Finance and Lending


When confronted with the complex issues and tight deadlines that accompany commercial financing transactions, every client faces different challenges. That’s why our services are tailored to each client’s needs, from offering targeted advice on isolated issues, to negotiating and documenting a transaction from start to finish.  And since we represent both borrowers and lenders, our experience covers a full range of commercial financing transactions, from revolvers, term loans and asset-securitization facilities, to letters of credit, syndicated and participated facilities, and secured and unsecured loans. We also have significant experience handling difficult issues arising from multiple layers of financing and complex structures, including those related to mezzanine financing, subordination agreements, intercreditor agreements, subsidiary and parent guarantees and a wide range of collateral issues.   This depth of knowledge, together with a strong sense of market terms, enables us to negotiate, provide practical advice and successfully close deals for our business clients.

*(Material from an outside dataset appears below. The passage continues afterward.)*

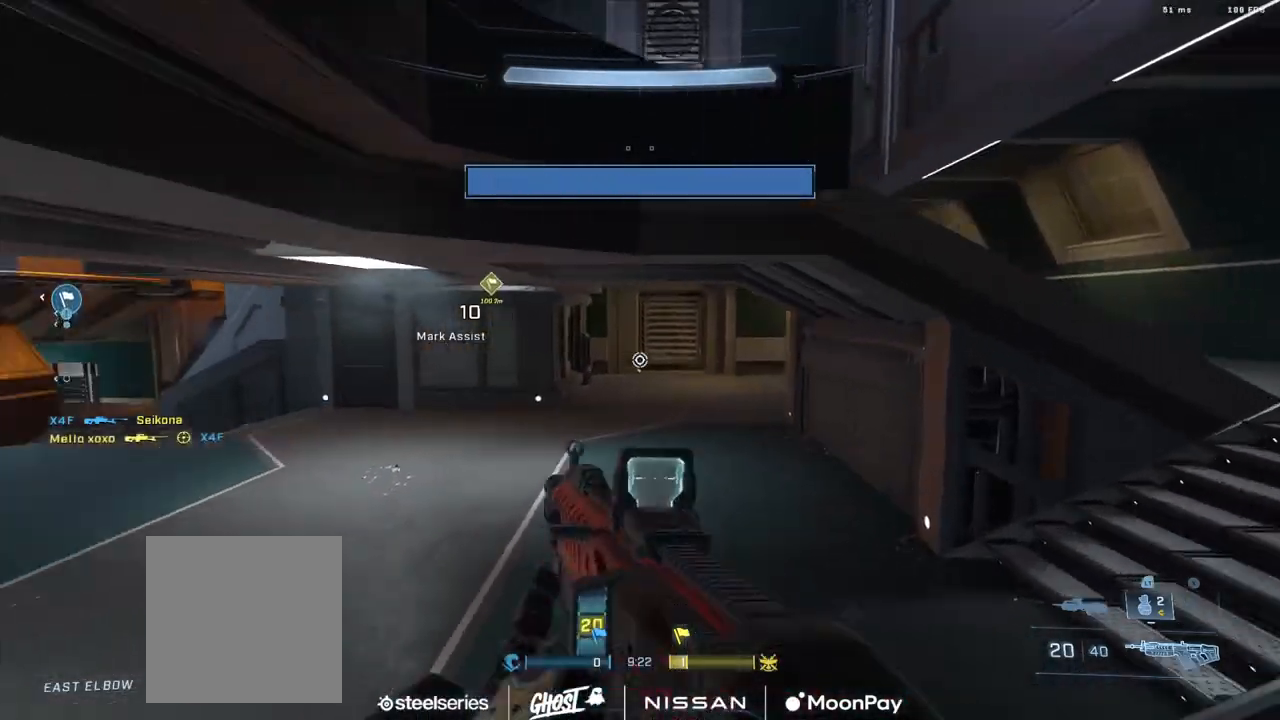
{"buttons": [], "left_stick": "up-right", "right_stick": "right", "events": [[67, "Y", "up"], [150, "Y", "down"], [167, "right_stick", "center"], [217, "right_stick", "right"], [250, "Y", "up"]]}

Representative corporate finance & lending transactions we have handled include representation of the following:

  • the administrative agent in connection with a $130 million syndicated credit facility to a cattle feeding operation;
  • a private equity group with respect to $35 million of senior, mezzanine and seller financing for the acquisition of a mineral product company;
  • a bank providing a $127 million combined revolving credit and term loan facility to a Nasdaq-listed grain company;
  • a NYSE-listed global producer of fabricated metal products in connection with a $200 million bridge credit facility used to fund a tender offer for a company listed on the London Stock Exchange;
  • a bank extending a $45 million revolving credit facility to a SEC-reporting veterinary and animal food distribution business;
  • a Nasdaq-listed hotel REIT in connection with a $46 million revolving credit facility, a $106 million mortgage loan and $70 million of CMBS loans;
  • a bank extending a $48 million revolving credit facility to a hog producer;
  • an agricultural and energy commodities company in connection with a $120 million secured project finance facility;
  • a bank with respect to the purchase of $26 million of bank qualified, tax-exempt bonds used to construct a continuing care retirement community located in Chicago, Illinois;
  • a specialty structures / irrigation equipment manufacturer in connection with revolving credit facilities of $400 million, $280 million and $150 million;
  • a hog processor in connection with a $40 million revolving credit facility, a $60 million term loan and a $30 million construction loan;
  • a home improvement financing company in connection with a $190 million term loan facility; and
  • a dairy product manufacturer with respect to a $225 million revolving credit and term loan facility.

If you’re considering seeking advice from counsel, here’s what we suggest you keep in mind:

  • consult with your legal counsel as early in the transaction process as possible;
  • seek legal counsel that understands market terms and has the knowledge necessary to negotiate and close commercial financing transactions; and
  • insist on being informed and involved throughout the process.